Here’s a tweet that appeared under #pro99 (a pro-99 seat theater hashtag) over the Martin Luther King holiday:
— 99BLACKLIST (@99Blacklist) January 17, 2017
How did we get here?
Two years ago Equity began floating the idea of getting rid of the backbone of LA’s intimate theaters: the 99 seat plan. That plan, in essence, allowed union stage actors to volunteer on LA’s stages for basically gas money. Actors wouldn’t receive any pay for rehearsals and only get about $7-$15 for each performance. The rationale, on the actor’s side, was that practicing their art onstage was more valuable than a tiny paycheck.
This thinking comes, importantly, from the actors themselves and dates back to the 1970s when actors asked their union to waive union pay so they could create a small theater ecosystem in Los Angeles. The history of LA’s intimate theaters is a long series of skirmishes between actors and their union about whether making art is more important than making money.
In 2015, Actors’ Equity, the national union for stage actors, put forward a plan to do away with the 99-seat plan and instead compel small theaters to pay actors minimum wage for both rehearsals and performances. There was a ton of opposition. Local actors marched in NoHo. When given the opportunity to vote (in an “advisory referendum”) they voted down the union’s minimum wage plan by a margin of 2 to 1.
The union’s response? Basically, divide and conquer. Recognizing that the most vocal opposition to the plan was coming from “membership companies” (theater companies in Los Angeles that have a group of members who pay dues and run the companies), the union created a “carve out” that spared these member based companies from the new minimum wage.
This created a useful wedge for Equity within the local theater community. Now those with the greatest ability to organize (the membership companies) were silenced and the rest of community was fragmented.
The local actors’ last great hope was a lawsuit against their union. They lost and as of December 14, 2016, the old 99-seat plan was done and the new minimum wage plan (with membership company carve out) was put in place.
A terrible situation, to be sure, but many assumed that at least the membership companies were safe. And these companies, like Antaeus, the Echo Theater Company, Rogue Machine Theater, Pacific Resident Theater, to name but a few – were making some of the most exciting work in intimate theaters, so everything would be fine.
Enter the hashtag: #everystage
Over the holidays I got in a couple of twitter fights with the anonymous twitter handle @99Blacklist, the de facto (though unofficial) propaganda machine for Actors’ Equity. One of the things I noticed was their new line of argument and new hashtag #everystage.
Notably the hashtag isn’t #everystageexceptthosespecificallyexemptedbythecarveoutsthatequityputinplacetodividethecommunity. But online brevity and etiquette aside, #everystage is pretty clear. It means every stage. Coupled with the new (faulty) argument that these intimate theaters have been engaging in wage theft against actors, the propaganda has a very clear goal: Transform every stage to minimum wage. That means, as many thought, that membership companies are in jeopardy, their exemption tenuous. Will Equity wait a year before imposing minimum wage on these companies? Two years?
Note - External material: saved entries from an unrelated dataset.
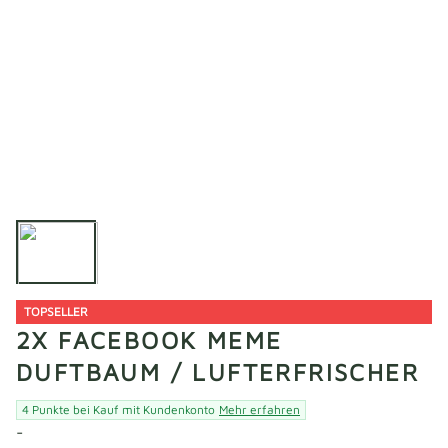
TOPSELLER
2X FACEBOOK MEME
DUFTBAUM / LUFTERFRISCHER
4 Punkte bei Kauf mit Kundenkonto
Mehr erfahren
-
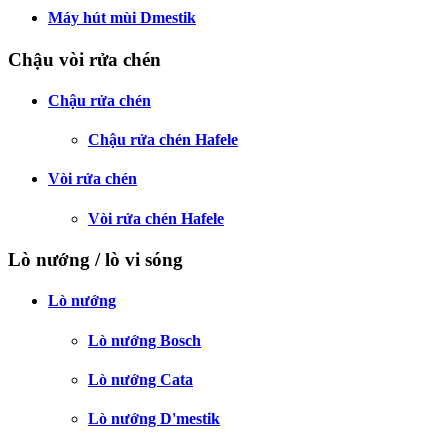
Máy hút mùi Dmestik
Chậu vòi rửa chén
Chậu rửa chén
Chậu rửa chén Hafele
Vòi rửa chén
Vòi rửa chén Hafele
Lò nướng / lò vi sóng
Lò nướng
Lò nướng Bosch
Lò nướng Cata
Lò nướng D'mestik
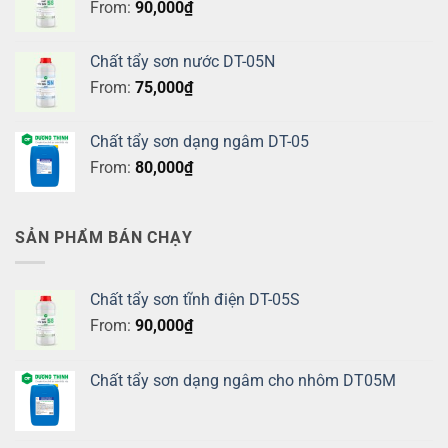
From:
90,000
₫
Chất tẩy sơn nước DT-05N
From:
75,000
₫
Chất tẩy sơn dạng ngâm DT-05
From:
80,000
₫
SẢN PHẨM BÁN CHẠY
Chất tẩy sơn tĩnh điện DT-05S
From:
90,000
₫
Chất tẩy sơn dạng ngâm cho nhôm DT05M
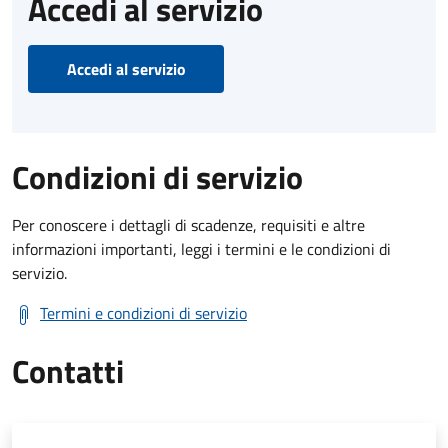
Accedi al servizio
Accedi al servizio
Condizioni di servizio
Per conoscere i dettagli di scadenze, requisiti e altre
informazioni importanti, leggi i termini e le condizioni di
servizio.
Termini e condizioni di servizio
Contatti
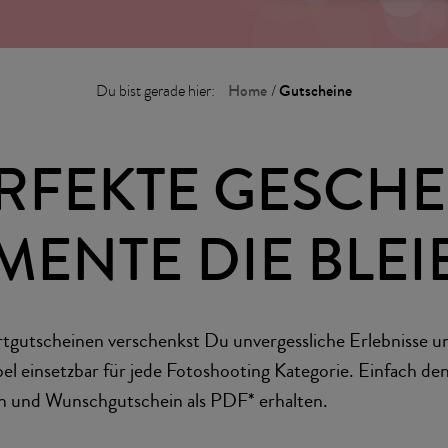
Home
Gutscheine
Du bist gerade hier:
/
RFEKTE GESCH
ENTE DIE BLEI
tgutscheinen verschenkst Du unvergessliche Erlebnisse 
el einsetzbar für jede Fotoshooting Kategorie. Einfach d
n und Wunschgutschein als PDF* erhalten.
That’s a big deal. That means less theater in Los Angeles, that means less diversity on Los Angeles stages, that means theater becomes more expensive, less accessible and less local. That’s a shift that will make no one rich and Los Angeles culturally much poorer.
The painful genius behind Equity’s strategy is, much like the fake news that’s clogging our social media, it sounds like it make sense. Who doesn’t want to make something great again? Who isn’t for a minimum wage? Who doesn’t want artists to make more money? Who isn’t for every stage being treated the same?
But, of course, the devil is in the details – details that these mouthpieces choose to ignore.